Records excerpted from a collection
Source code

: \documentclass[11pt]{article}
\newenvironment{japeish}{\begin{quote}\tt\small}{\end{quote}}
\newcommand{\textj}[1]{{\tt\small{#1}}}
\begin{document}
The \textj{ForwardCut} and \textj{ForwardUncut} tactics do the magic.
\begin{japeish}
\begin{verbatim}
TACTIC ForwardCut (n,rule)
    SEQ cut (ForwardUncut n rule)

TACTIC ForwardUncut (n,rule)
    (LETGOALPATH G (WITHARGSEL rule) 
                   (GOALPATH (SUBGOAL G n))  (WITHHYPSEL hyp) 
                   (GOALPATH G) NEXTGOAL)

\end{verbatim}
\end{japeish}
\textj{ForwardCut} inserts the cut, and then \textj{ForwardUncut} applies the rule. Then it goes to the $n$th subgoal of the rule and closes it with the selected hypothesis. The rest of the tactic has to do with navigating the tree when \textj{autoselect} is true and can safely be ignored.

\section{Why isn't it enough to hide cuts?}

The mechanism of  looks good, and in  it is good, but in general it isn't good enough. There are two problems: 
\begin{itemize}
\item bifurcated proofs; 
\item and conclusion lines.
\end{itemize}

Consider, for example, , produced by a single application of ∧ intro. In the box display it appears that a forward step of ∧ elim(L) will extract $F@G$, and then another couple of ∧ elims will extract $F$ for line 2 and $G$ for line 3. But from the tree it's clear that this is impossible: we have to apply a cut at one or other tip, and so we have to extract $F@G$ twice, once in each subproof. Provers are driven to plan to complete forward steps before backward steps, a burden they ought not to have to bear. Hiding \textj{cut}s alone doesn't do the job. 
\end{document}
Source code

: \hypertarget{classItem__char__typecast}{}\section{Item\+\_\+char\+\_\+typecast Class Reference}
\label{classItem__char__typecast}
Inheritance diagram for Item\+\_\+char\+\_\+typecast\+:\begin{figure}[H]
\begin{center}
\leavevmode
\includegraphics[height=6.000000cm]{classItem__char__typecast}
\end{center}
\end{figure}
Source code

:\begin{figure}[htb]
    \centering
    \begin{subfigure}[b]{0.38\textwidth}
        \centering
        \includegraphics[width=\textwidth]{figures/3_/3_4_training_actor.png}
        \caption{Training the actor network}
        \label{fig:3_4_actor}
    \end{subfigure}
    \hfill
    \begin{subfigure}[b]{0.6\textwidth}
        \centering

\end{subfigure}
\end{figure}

* Exercise requirements: Please repeat the records so that each one reads exactly as it does above.

* Answer to this problem:
Source code

: \documentclass[11pt]{article}
\newenvironment{japeish}{\begin{quote}\tt\small}{\end{quote}}
\newcommand{\textj}[1]{{\tt\small{#1}}}
\begin{document}
The \textj{ForwardCut} and \textj{ForwardUncut} tactics do the magic.
\begin{japeish}
\begin{verbatim}
TACTIC ForwardCut (n,rule)
    SEQ cut (ForwardUncut n rule)

TACTIC ForwardUncut (n,rule)
    (LETGOALPATH G (WITHARGSEL rule) 
                   (GOALPATH (SUBGOAL G n))  (WITHHYPSEL hyp) 
                   (GOALPATH G) NEXTGOAL)

\end{verbatim}
\end{japeish}
\textj{ForwardCut} inserts the cut, and then \textj{ForwardUncut} applies the rule. Then it goes to the $n$th subgoal of the rule and closes it with the selected hypothesis. The rest of the tactic has to do with navigating the tree when \textj{autoselect} is true and can safely be ignored.

\section{Why isn't it enough to hide cuts?}

The mechanism of  looks good, and in  it is good, but in general it isn't good enough. There are two problems: 
\begin{itemize}
\item bifurcated proofs; 
\item and conclusion lines.
\end{itemize}

Consider, for example, , produced by a single application of ∧ intro. In the box display it appears that a forward step of ∧ elim(L) will extract $F@G$, and then another couple of ∧ elims will extract $F$ for line 2 and $G$ for line 3. But from the tree it's clear that this is impossible: we have to apply a cut at one or other tip, and so we have to extract $F@G$ twice, once in each subproof. Provers are driven to plan to complete forward steps before backward steps, a burden they ought not to have to bear. Hiding \textj{cut}s alone doesn't do the job. 
\end{document}
Source code

: \hypertarget{classItem__char__typecast}{}\section{Item\+\_\+char\+\_\+typecast Class Reference}
\label{classItem__char__typecast}
Inheritance diagram for Item\+\_\+char\+\_\+typecast\+:\begin{figure}[H]
\begin{center}
\leavevmode
\includegraphics[height=6.000000cm]{classItem__char__typecast}
\end{center}
\end{figure}
Source code

:\begin{figure}[htb]
    \centering
    \begin{subfigure}[b]{0.38\textwidth}
        \centering
        \includegraphics[width=\textwidth]{figures/3_/3_4_training_actor.png}
        \caption{Training the actor network}
        \label{fig:3_4_actor}
    \end{subfigure}
    \hfill
    \begin{subfigure}[b]{0.6\textwidth}
        \centering

\end{subfigure}
\end{figure}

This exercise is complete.